→ TO-DO ITEM
Each line of the data must be reproduced as it appears.

::::::::::

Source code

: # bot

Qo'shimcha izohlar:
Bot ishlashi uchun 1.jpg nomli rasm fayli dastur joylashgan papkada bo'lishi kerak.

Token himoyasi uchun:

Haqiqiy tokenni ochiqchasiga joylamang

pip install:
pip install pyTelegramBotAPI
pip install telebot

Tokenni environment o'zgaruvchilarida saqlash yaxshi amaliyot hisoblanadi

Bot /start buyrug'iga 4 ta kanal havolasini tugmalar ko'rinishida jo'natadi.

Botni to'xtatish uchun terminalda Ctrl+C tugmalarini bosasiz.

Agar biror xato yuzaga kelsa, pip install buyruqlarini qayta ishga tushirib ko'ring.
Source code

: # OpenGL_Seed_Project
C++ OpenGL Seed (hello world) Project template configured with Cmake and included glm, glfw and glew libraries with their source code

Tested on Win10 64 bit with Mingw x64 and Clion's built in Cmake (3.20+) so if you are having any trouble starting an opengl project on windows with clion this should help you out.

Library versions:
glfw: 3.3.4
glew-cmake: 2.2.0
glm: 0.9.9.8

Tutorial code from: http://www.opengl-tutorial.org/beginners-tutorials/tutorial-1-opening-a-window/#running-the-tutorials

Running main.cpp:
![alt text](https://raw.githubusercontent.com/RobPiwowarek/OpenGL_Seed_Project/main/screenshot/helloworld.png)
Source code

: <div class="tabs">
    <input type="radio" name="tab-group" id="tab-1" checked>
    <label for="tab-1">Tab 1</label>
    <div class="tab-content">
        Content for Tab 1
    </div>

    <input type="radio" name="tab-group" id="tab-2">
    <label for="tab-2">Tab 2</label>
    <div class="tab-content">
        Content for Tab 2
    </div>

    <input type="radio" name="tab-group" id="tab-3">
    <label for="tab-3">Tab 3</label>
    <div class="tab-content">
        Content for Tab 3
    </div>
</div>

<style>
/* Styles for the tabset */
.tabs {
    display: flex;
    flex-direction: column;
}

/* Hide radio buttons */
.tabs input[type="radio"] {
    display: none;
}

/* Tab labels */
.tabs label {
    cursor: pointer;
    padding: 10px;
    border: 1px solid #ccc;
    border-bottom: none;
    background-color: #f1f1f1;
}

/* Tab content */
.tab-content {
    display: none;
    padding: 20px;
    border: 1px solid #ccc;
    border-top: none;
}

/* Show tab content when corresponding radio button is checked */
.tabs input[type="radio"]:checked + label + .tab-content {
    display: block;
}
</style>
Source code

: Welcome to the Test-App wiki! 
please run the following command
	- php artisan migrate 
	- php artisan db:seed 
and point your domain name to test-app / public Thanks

::::::::::

→ PROBLEM SOLUTION
Source code

: # bot

Qo'shimcha izohlar:
Bot ishlashi uchun 1.jpg nomli rasm fayli dastur joylashgan papkada bo'lishi kerak.

Token himoyasi uchun:

Haqiqiy tokenni ochiqchasiga joylamang

pip install:
pip install pyTelegramBotAPI
pip install telebot

Tokenni environment o'zgaruvchilarida saqlash yaxshi amaliyot hisoblanadi

Bot /start buyrug'iga 4 ta kanal havolasini tugmalar ko'rinishida jo'natadi.

Botni to'xtatish uchun terminalda Ctrl+C tugmalarini bosasiz.

Agar biror xato yuzaga kelsa, pip install buyruqlarini qayta ishga tushirib ko'ring.
Source code

: # OpenGL_Seed_Project
C++ OpenGL Seed (hello world) Project template configured with Cmake and included glm, glfw and glew libraries with their source code

Tested on Win10 64 bit with Mingw x64 and Clion's built in Cmake (3.20+) so if you are having any trouble starting an opengl project on windows with clion this should help you out.

Library versions:
glfw: 3.3.4
glew-cmake: 2.2.0
glm: 0.9.9.8

Tutorial code from: http://www.opengl-tutorial.org/beginners-tutorials/tutorial-1-opening-a-window/#running-the-tutorials

Running main.cpp:
![alt text](https://raw.githubusercontent.com/RobPiwowarek/OpenGL_Seed_Project/main/screenshot/helloworld.png)
Source code

: <div class="tabs">
    <input type="radio" name="tab-group" id="tab-1" checked>
    <label for="tab-1">Tab 1</label>
    <div class="tab-content">
        Content for Tab 1
    </div>

    <input type="radio" name="tab-group" id="tab-2">
    <label for="tab-2">Tab 2</label>
    <div class="tab-content">
        Content for Tab 2
    </div>

    <input type="radio" name="tab-group" id="tab-3">
    <label for="tab-3">Tab 3</label>
    <div class="tab-content">
        Content for Tab 3
    </div>
</div>

<style>
/* Styles for the tabset */
.tabs {
    display: flex;
    flex-direction: column;
}

/* Hide radio buttons */
.tabs input[type="radio"] {
    display: none;
}

/* Tab labels */
.tabs label {
    cursor: pointer;
    padding: 10px;
    border: 1px solid #ccc;
    border-bottom: none;
    background-color: #f1f1f1;
}

/* Tab content */
.tab-content {
    display: none;
    padding: 20px;
    border: 1px solid #ccc;
    border-top: none;
}

/* Show tab content when corresponding radio button is checked */
.tabs input[type="radio"]:checked + label + .tab-content {
    display: block;
}
</style>
Source code

: Welcome to the Test-App wiki! 
please run the following command
	- php artisan migrate 
	- php artisan db:seed 
and point your domain name to test-app / public Thanks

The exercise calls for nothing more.